Well, It turns out that I’m not really Way Rambo (possibly petit Rambo?).  This was an awesome, fun line.  It’s got two hand traverses, and the first two-thirds of the climb is mostly a decent hand crack.  The last third is the business — It’s green 0.75 Camalots for about 10 feet to a horizontal rail.  A hand traverse across the rail (with pretty much no feet) gets you to a hand jam and another green Camalot placement.  Phew!  I had to hang and rearrange gear (and lower to get some more) on the hard section.  I took one good fall from the far end of the rail, which turned out to be not scary at all!

Tad moving past the first traverse on Way Rambo (5.12-)

Tad moving past the first traverse on Way Rambo (5.12-)

Enough words already.  It’s long and boring, but if you want to watch a six minute video of me working the line, here it is, enjoy!
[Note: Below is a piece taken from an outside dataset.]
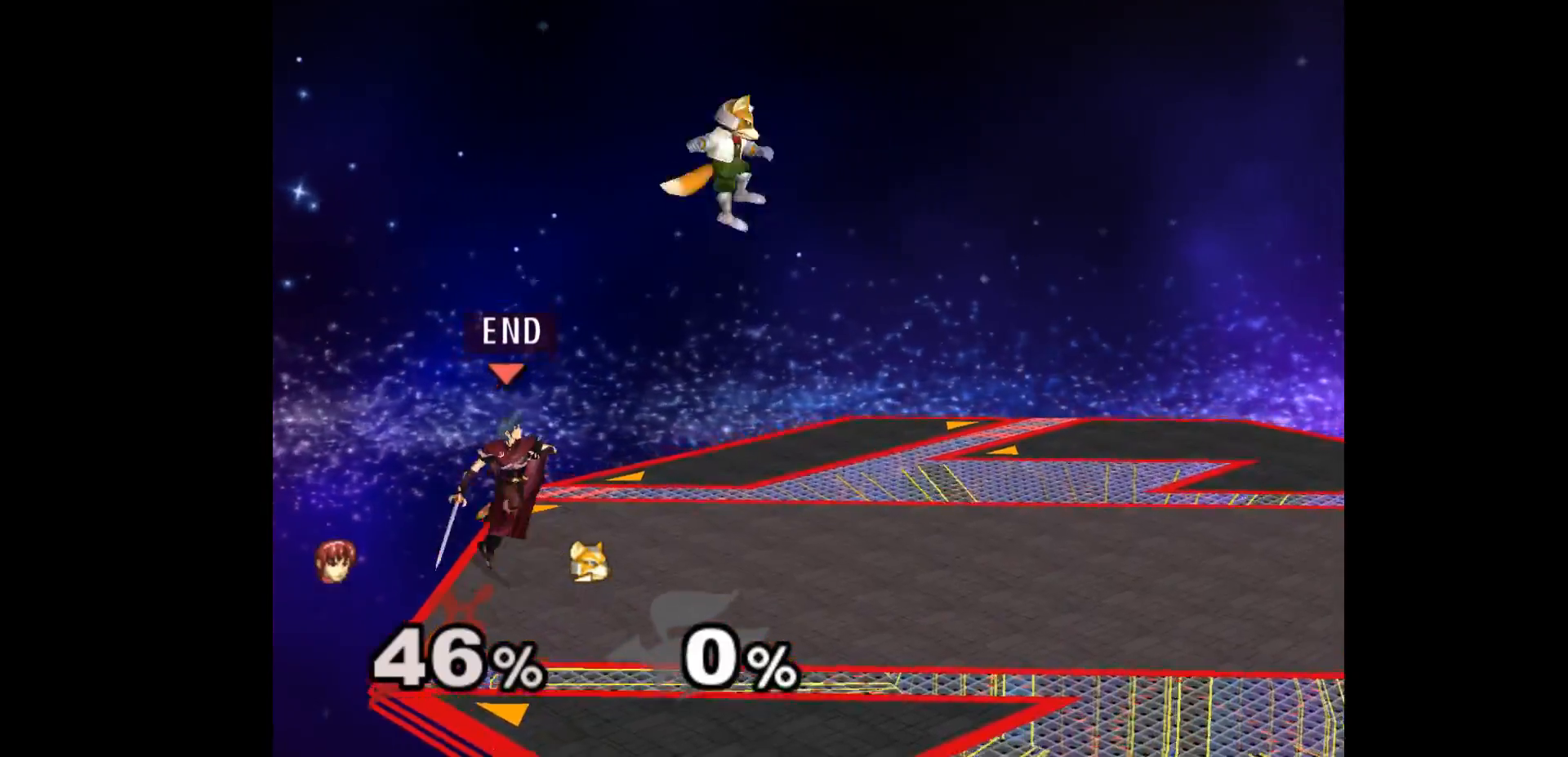
{"buttons": [], "left_stick": "down-left", "events": [[133, "left_stick", "left"], [300, "left_stick", "center"], [383, "left_stick", "down"], [433, "left_stick", "down-left"]]}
Rest day is done — it’s back to the ‘Creek tomorrow for two more days of climbing before heading somewhere else… Looks like Zion might be too hot, so destinations are in flux …

Ciao, – Tad

2 comments to April 19, 2009: Waaaaay Rambo

  • Danielle

    Dude, you’ll totatlly be ‘way rambo’ by the end of this trip! Sweet Line! Which part of the traverse was most tricky?

    • Tad

      Danielle,

      The hardest part of the traverse was figuring out how to establish myself out on the face, hanging from the fingers on the rail such that I could free up my left hand to get the jam. I got out to the end the first time and couldn’t figure out how to get into the jam, so I took a fall from there, and after that, realizing that it wasn’t scary, I really went for it the next try and sunk the jam, then the climb was in the bag!